Consumer sentiment jumped upward by 13% in the first month of 2024 to its highest level since July 2021, according to the University of Michigan, as Americans say they have a somewhat brighter outlook on the economy. They are aware of reports that inflation is slowing. Most of the time they feel pretty good about that – until they are reminded when they visit the grocery store.
A recent article by economist Paul Donovan, chief economist of UBS Global Wealth Management, shed light on this phenomenon. It comes down to the price of a Snickers bar, he says. While he never uses the retail industry term, “known-value item” (KVI), he describes clearly why the present prices of frequently-purchased products remain painful reminders for shoppers.
While prices on some products like fuel, furniture and consumer electronics have actually fallen in recent months in response to market forces, higher prices on many consumer-packaged goods remain baked in. To add further frustration, the smaller pack sizes many brands introduced in an effort to keep price points stable (known as “shrinkflation”) are still on store shelves, and shoppers know it.
“The different inflation rates for infrequent and frequent purchases is a big part of why consumers mistakenly believe inflation is higher than it actually is,” wrote Donovan.
Food shoppers have long memories
Pricing professionals in the food, drug and mass trade well understand the importance of maintaining a positive price image that builds trust in the minds of their shoppers. Key principles include less frequent, less drastic price changes, maintaining consistency over time, and managing the relative value of items within each category. Also of primary importance: Maintain these disciplines especially vigorously on KVIs. Shoppers have long memories, especially about prices of items they buy often.
When France’s second-largest grocer Carrefour announced in early January that it would discontinue sales of a key vendors product in its stores due to “unacceptable” price increases, it sparked a dialog about the role retailers can and should play as advocates for shopper value.
“Carrefour’s move is significant, signaling a refusal to pass on undue cost burdens to customers,” wrote Forbes contributor Dan Pontefract.
Wrote Pontefract, “Carrefour continues to build its reputation as a brand that consumers can trust to act in their best interest.” Is this model behavior for other food retailers?
Bring data to the price fight
Certainly, when a retailer determines that its own price image is being harmed by manufacturer price increases, some tough conversations may be in order. It behooves retailers to bring evidence to the discussion. Possible signs that stress may be affecting price sensitivity lurk in the demand signal, while steep prices themselves directly alter shopper behavior. Some coping responses may include:
Trading down within the category to smaller pack sizes, less expensive brands or private labels
No longer purchasing items in a once-favorite category
Fewer average number of items per basket
Shifting trips to alternative retailers like hard discounters
Decline in overall shopping trip frequency
If retailer analyses of POS and loyalty card data signal these behavioral tendencies, brand manufacturers may well be persuaded to listen. They might recognize an adverse impact on their unit volume and consumer perception and collaborate to mitigate that.

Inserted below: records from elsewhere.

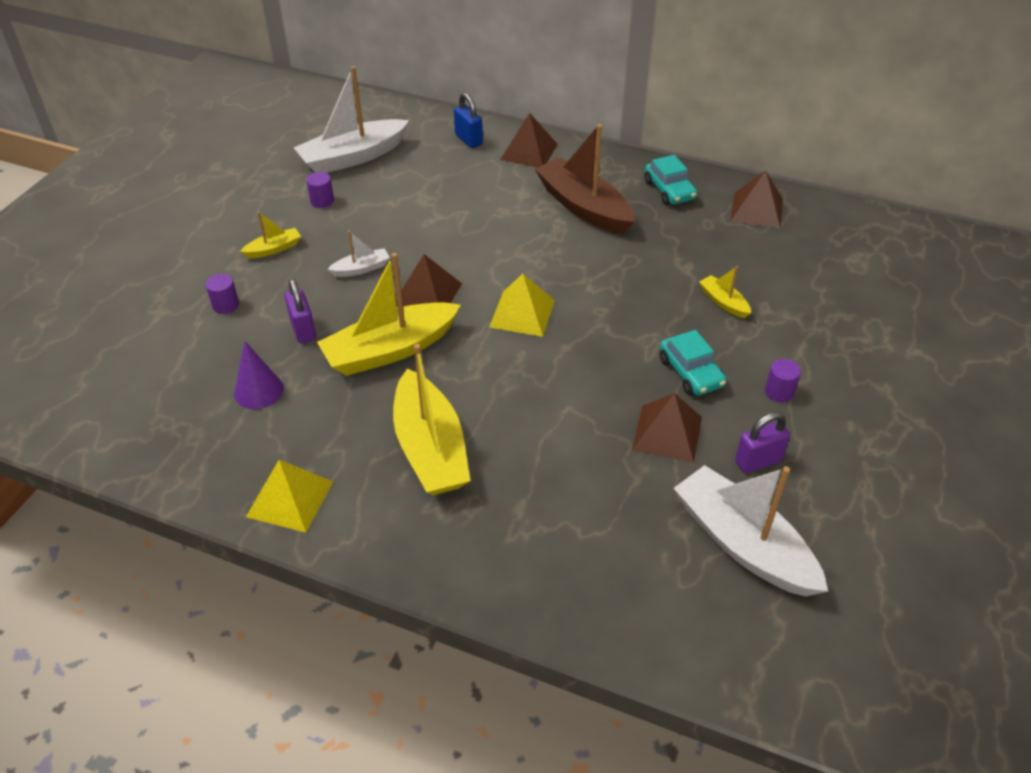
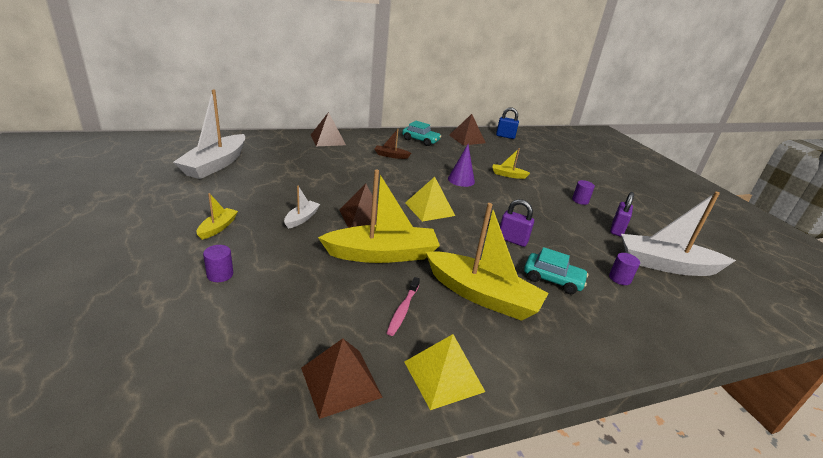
camera: 45 degrees left, 15 degrees down
purple cone [234,341,284,409] -> purple cone moved to [448,144,475,187]
purple padlock [285,279,316,343] -> purple padlock moved to [500,199,534,247]
purple cylinder [306,172,334,208] -> purple cylinder moved to [609,253,640,285]
yellow boat [317,253,461,376] -> yellow boat turned 120 degrees counterclockwise [318,169,440,263]
blue padlock [454,93,483,148] -> blue padlock moved to [496,108,519,139]
brown boat [535,124,635,234] -> brown boat [375,128,411,159], size x0.46
brown pyramid [632,393,702,463] -> brown pyramid moved to [301,339,383,419]
turquoise car [659,330,727,396] -> turquoise car moved to [524,247,589,294]
none -> pink toothbrush [387,277,420,336]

Pricing as “love language”
It’s understood that many consumer product price increases since the start of the COVID-19 era were the results of shortages and rising ingredient and transportation costs. Where supplier price hikes cannot be avoided or reversed and shoppers are anxious about their budgets, grocers have an even greater impetus to keep faith with their valued shoppers.
Retailers cannot be expected to simply absorb supplier price increases to protect their shoppers. They can certainly negotiate vigorously for the best possible cost of goods and promotional support. Prices and promotions are the “love language” retailers use to remind shoppers that they are valued.
When every avenue on the cost side of the equation has been addressed, grocers must focus attention on a systematic and intelligent pricing process that serves their entire strategy. Here’s where the discipline we call Total Lifecycle Pricing has been even further elevated in importance in the current era.
A balance must be maintained between the intensely competitive pricing on KVIs and smart pricing on those items that can contribute a little bit more to profitability. A full complement of pricing tools will address four key disciplines that support faster and more accurate decisions while hitting profitability targets:
Price management and optimization
Promotion planning, forecasting, and execution
Collaborative Deal management for retailers and suppliers
Markdown management and optimization
With your shoppers continuing to confront visible and sustained evidence of grocery price inflation, a strong, comprehensive pricing toolbox is essential. Total Lifecycle Pricing is about more than maintaining volume and finding margin opportunities. It’s also about investing in a positive price image and shopper loyalty.